Pe anti mouse acsa 2

Isolated brain cells were prepared from C57BL/6J mice. Tissue was digested by papain at 37 °C for 1 h (2 mg/mL, LS003119, Worthington, USA) in DMEM medium. Dispersed cells were filtrated with a nylon mesh (70 μm). The cells were resuspended in Percoll density gradient (30%, 17-0891-09, GE Healthcare, USA) and centrifuged (900×g) at 25 °C for 25 min. Next, the cells in the bottom were collected. After washing in PBS containing 2% FBS, the cells were blocked with FcR Blocking Reagent (130-092-575, Miltenyi Biotec). Astrocytes, microglial cells, neurons, and endothelial cells were marked by flow cytometry42 (link), 43 (link), 44 (link), 45 (link). Cells were stained with PE anti-mouse ACSA-2 (130-116-244, Miltenyi Biotec, Germany), FITC anti-mouse/human CD11b antibody (101205, BioLegend, USA), PerCp-cy5.5 anti-mouse CD45 antibody (561869, BD Pharmingen, USA), APC anti-mouse NCAM-1/CD56 allophycocyanin MAb (FAB7820A-100, R&D, USA), and Brilliant Violet 605™ anti-mouse CD31 (102427, BioLegend, USA).
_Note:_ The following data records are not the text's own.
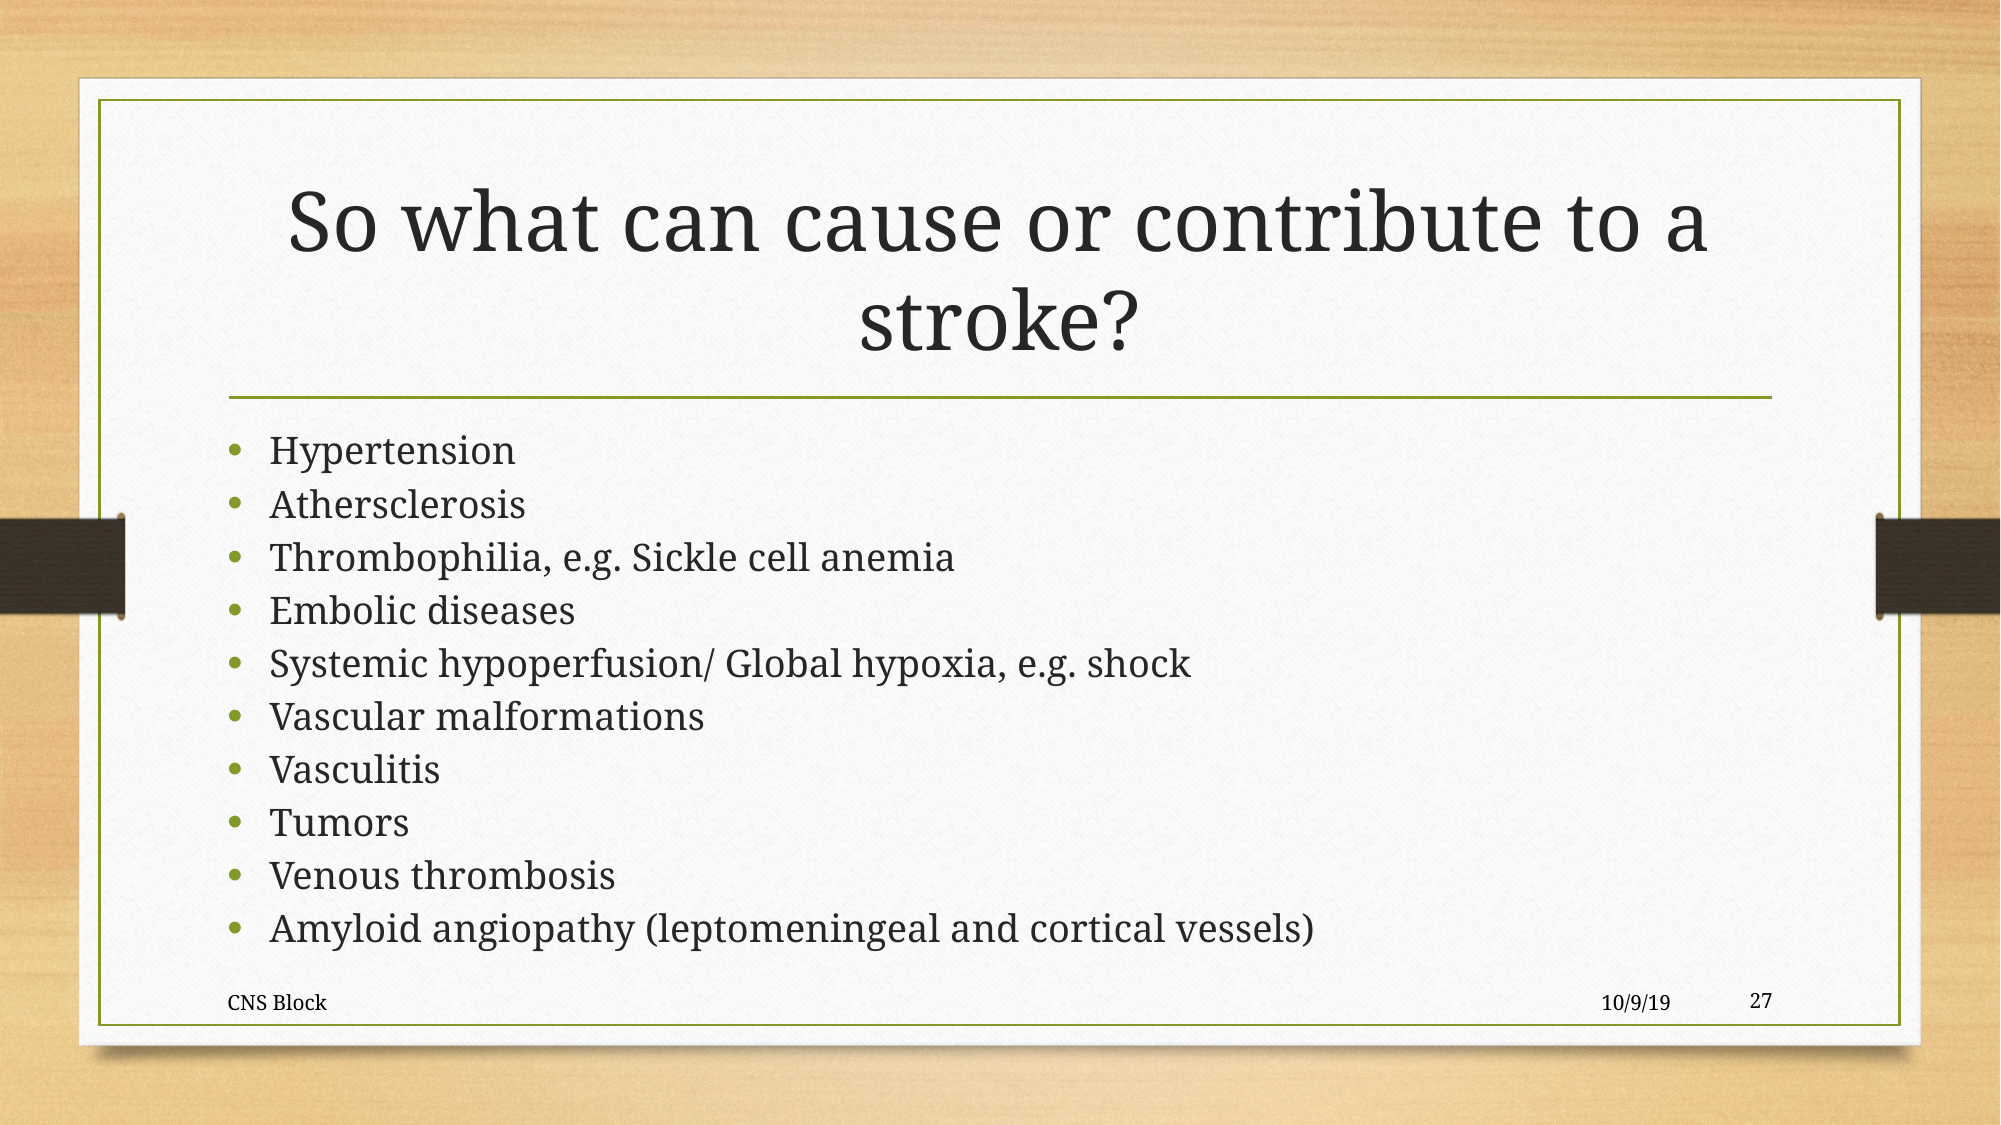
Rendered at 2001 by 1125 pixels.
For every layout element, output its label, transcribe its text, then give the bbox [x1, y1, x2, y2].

list Hypertension Athersclerosis Thrombophilia, e.g. Sickle cell anemia Embolic diseases Systemic hypoperfusion/ Global hypoxia, e.g. shock Vascular malformations Vasculitis Tumors Venous thrombosis Amyloid angiopathy (leptomeningeal and cortical vessels) [212, 419, 1788, 964]
title So what can cause or contribute to a stroke? [212, 161, 1788, 375]
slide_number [1423, 979, 1686, 1025]
picture [0, 0, 2001, 1125]
footer CNS Block [212, 979, 1411, 1025]
slide_number 27 [1698, 979, 1788, 1025]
After staining, the samples were sorted by FACSAria II SORP (BD Biosciences, USA), and the data were analyzed using FlowJo_V10 (FlowJo). Samples were gated for ACSA-2⁺ (astrocytes), ACSA-2^–CD11b⁺CD45^dim (microglial cells), NCAM-1/CD56⁺ (neurons), and CD31⁺ (endothelial cells). The RNeasy®-Micro Kit (74004, QIAGEN, Germany) was used for RNA extraction.